(Records contained in a dataset)

----------

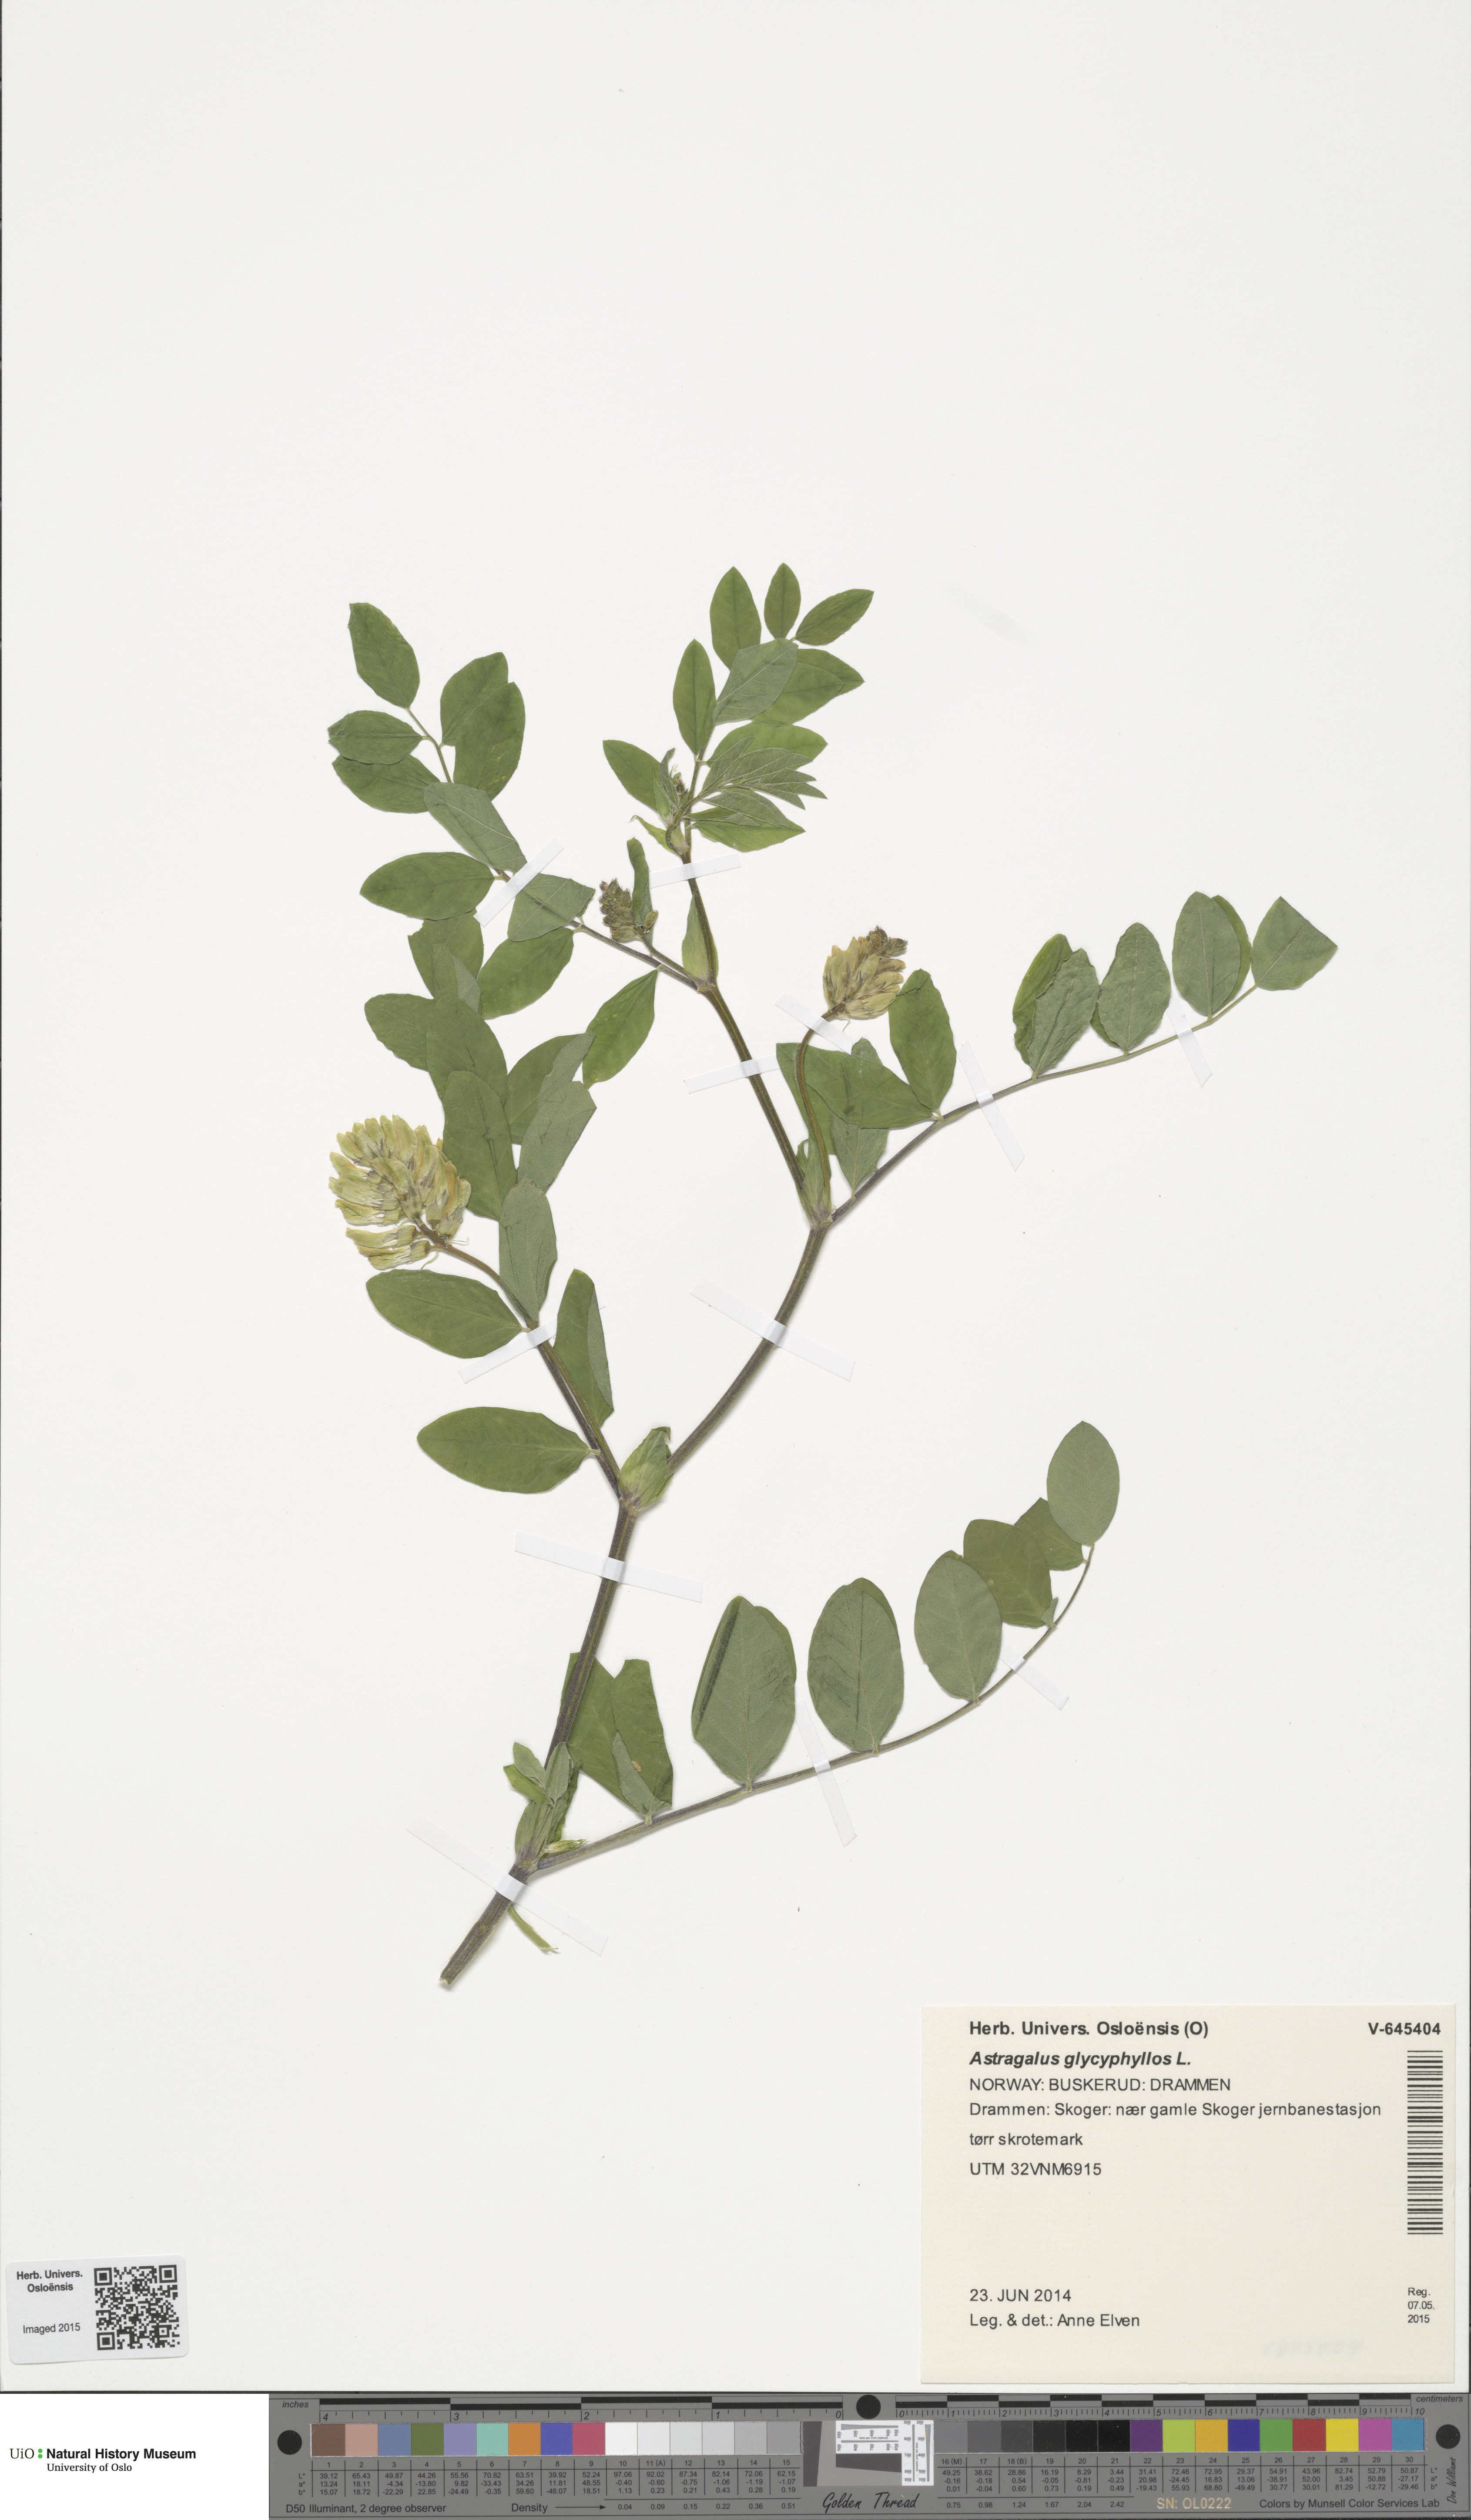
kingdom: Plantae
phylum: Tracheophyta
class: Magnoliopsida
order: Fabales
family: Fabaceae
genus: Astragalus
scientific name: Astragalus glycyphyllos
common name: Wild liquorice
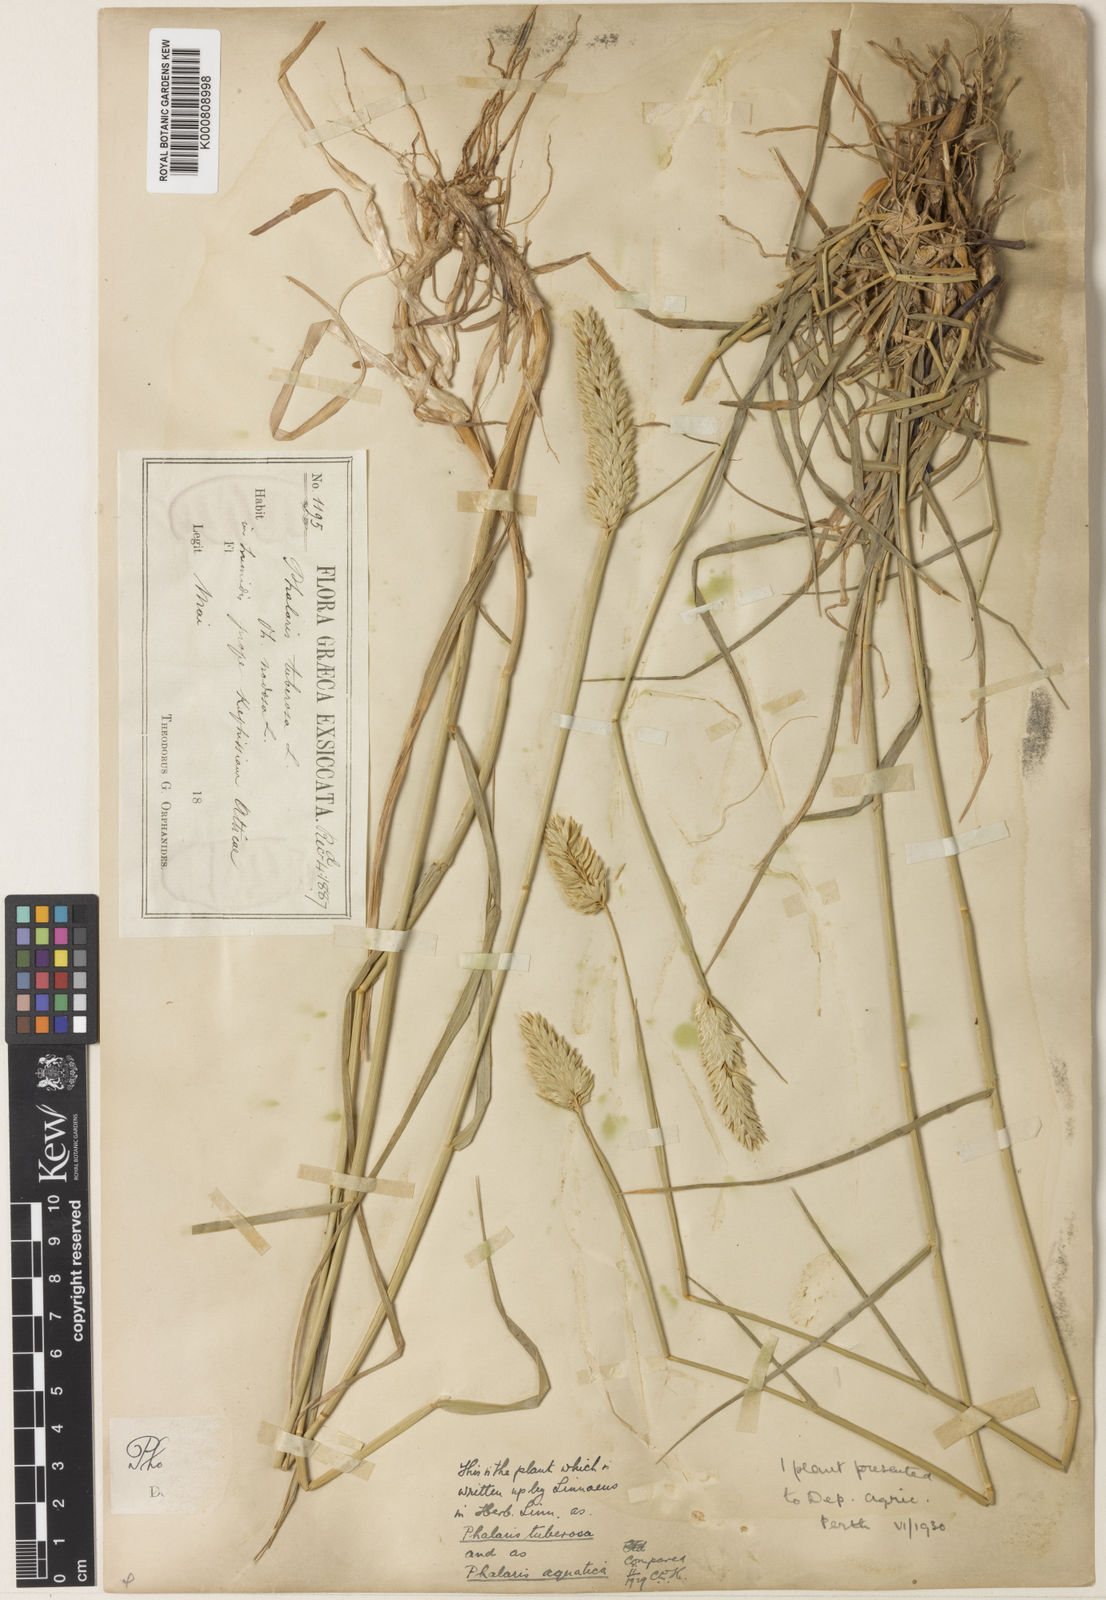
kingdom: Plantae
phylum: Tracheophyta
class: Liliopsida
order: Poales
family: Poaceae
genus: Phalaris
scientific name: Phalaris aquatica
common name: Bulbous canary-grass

----------

# Task
Transcribe every line in the rows above, keeping each one exactly as it appears. Leave the pictures out of your answer.

# The completed task
kingdom: Plantae
phylum: Tracheophyta
class: Magnoliopsida
order: Fabales
family: Fabaceae
genus: Astragalus
scientific name: Astragalus glycyphyllos
common name: Wild liquorice
kingdom: Plantae
phylum: Tracheophyta
class: Liliopsida
order: Poales
family: Poaceae
genus: Phalaris
scientific name: Phalaris aquatica
common name: Bulbous canary-grass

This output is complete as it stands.